Artificial Intelligence platforms, much like puppies, require training before they can operate effectively. This involves feeding specific data to algorithms so that the system can provide accurate responses. In April, we shared that Apple was considering spending $50 million to license content from media companies like NBC News, Condé Nast, and IAC for AI training.
Recently, it has come to light that Apple and other companies utilized content from YouTube videos to train AI models without obtaining permission from the creators. A third party compiled subtitles from over 170,000 videos, including content from tech reviewer Marques Brownlee (MKBHD) and late-night hosts Stephen Colbert and Jimmy Kimmel.

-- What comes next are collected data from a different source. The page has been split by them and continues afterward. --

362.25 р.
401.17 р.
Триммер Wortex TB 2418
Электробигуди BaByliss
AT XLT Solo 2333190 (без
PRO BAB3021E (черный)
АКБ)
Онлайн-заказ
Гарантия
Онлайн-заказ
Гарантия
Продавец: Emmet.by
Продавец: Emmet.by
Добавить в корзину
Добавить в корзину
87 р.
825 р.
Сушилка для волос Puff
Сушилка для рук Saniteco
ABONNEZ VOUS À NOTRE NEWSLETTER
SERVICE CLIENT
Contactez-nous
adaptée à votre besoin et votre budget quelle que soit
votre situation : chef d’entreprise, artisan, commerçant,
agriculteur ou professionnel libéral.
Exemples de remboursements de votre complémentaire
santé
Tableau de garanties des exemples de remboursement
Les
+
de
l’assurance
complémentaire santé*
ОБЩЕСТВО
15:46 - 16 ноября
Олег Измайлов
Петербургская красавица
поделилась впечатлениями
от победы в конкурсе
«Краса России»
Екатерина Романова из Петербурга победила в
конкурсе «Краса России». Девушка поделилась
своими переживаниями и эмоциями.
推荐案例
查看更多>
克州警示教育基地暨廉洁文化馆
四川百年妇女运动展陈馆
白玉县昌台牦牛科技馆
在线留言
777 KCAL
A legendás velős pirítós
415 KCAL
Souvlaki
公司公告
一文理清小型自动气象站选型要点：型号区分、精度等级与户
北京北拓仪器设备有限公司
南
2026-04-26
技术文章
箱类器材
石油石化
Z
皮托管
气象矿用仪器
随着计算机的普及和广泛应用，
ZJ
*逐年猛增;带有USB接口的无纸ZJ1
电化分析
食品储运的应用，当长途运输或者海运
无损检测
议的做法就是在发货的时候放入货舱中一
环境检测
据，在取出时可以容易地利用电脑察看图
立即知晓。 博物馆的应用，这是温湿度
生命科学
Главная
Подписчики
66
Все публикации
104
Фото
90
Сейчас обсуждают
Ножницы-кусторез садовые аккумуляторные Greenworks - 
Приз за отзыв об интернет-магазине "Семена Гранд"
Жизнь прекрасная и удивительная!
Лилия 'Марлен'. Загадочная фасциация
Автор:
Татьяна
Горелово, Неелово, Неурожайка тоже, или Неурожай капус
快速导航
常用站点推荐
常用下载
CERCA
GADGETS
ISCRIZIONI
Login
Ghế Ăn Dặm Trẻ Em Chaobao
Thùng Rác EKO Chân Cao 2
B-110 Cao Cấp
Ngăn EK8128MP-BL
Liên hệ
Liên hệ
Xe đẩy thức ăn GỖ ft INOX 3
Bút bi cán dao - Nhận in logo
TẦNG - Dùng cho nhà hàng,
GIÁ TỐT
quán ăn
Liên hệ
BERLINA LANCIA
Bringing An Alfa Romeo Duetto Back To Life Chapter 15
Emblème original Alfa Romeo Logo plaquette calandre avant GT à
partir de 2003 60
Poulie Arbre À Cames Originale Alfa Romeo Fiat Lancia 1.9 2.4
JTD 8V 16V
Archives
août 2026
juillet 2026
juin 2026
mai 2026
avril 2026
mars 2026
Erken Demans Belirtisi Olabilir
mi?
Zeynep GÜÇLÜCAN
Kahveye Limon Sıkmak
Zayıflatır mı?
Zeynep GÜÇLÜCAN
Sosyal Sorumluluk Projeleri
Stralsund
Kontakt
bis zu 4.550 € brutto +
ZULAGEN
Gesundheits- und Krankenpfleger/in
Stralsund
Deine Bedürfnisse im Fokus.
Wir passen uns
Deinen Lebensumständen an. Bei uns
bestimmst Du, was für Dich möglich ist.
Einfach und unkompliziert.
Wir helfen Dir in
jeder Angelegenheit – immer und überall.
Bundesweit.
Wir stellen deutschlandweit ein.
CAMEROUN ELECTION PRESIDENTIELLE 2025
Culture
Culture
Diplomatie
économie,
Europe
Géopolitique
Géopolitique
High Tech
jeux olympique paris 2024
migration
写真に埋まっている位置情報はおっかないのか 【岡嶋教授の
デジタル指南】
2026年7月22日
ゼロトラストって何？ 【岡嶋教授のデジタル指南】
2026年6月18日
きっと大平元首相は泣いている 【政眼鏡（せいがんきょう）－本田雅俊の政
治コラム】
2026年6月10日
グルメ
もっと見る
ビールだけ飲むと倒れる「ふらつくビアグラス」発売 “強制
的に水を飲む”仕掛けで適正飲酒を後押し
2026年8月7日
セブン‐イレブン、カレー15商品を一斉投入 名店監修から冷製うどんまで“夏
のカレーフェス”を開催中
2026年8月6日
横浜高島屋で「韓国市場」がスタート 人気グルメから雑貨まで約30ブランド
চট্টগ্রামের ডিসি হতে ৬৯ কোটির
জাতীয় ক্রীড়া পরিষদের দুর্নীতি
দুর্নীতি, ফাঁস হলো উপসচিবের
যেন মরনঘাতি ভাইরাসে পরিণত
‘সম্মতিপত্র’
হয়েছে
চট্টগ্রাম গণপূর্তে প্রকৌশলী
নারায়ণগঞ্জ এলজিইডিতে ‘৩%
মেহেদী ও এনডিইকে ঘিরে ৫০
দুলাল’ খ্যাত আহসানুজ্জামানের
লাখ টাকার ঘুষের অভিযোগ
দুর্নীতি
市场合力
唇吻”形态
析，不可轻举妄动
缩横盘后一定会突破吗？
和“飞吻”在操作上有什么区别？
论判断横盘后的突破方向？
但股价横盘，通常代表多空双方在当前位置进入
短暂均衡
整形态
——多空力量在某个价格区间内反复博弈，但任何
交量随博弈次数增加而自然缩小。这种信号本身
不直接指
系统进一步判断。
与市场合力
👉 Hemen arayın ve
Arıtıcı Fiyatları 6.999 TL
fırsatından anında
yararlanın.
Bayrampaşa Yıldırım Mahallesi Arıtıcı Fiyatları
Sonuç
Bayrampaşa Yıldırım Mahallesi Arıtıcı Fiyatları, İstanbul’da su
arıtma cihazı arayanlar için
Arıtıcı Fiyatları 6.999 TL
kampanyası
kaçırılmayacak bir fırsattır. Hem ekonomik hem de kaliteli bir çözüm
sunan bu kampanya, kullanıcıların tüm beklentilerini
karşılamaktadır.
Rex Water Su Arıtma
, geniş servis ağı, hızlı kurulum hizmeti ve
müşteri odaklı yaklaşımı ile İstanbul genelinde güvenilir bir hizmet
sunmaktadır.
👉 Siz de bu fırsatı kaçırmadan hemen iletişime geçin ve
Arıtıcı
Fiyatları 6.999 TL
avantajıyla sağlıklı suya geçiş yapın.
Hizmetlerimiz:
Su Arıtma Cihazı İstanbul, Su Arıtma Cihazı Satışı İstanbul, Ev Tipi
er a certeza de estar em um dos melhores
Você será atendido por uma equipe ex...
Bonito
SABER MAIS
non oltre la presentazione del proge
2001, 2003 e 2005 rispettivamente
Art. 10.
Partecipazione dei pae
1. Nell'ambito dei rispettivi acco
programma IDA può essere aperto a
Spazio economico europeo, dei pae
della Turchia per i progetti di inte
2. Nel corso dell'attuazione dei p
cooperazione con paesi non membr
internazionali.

According to WIRED, Silicon Valley firms such as Anthropic, Nvidia, Apple, and Salesforce used subtitles from 173,536 YouTube videos downloaded by a firm named EleutherAI to assist developers in training AI models. The aim was to develop training materials for small developers and academics.
Despite the dataset created by EleutherAI called YouTube Subtitles lacking imagery and only featuring plain text of video subtitles along with translations into languages like Japanese, German, and Arabic, concerns arose as creators were not asked for permission to use their content for AI training.
While lawsuits have been filed against some members of the AI community for unauthorized content usage, companies like Open AI and Meta defended their actions citing the Fair Use doctrine permitting unlicensed use of copyrighted material in certain circumstances.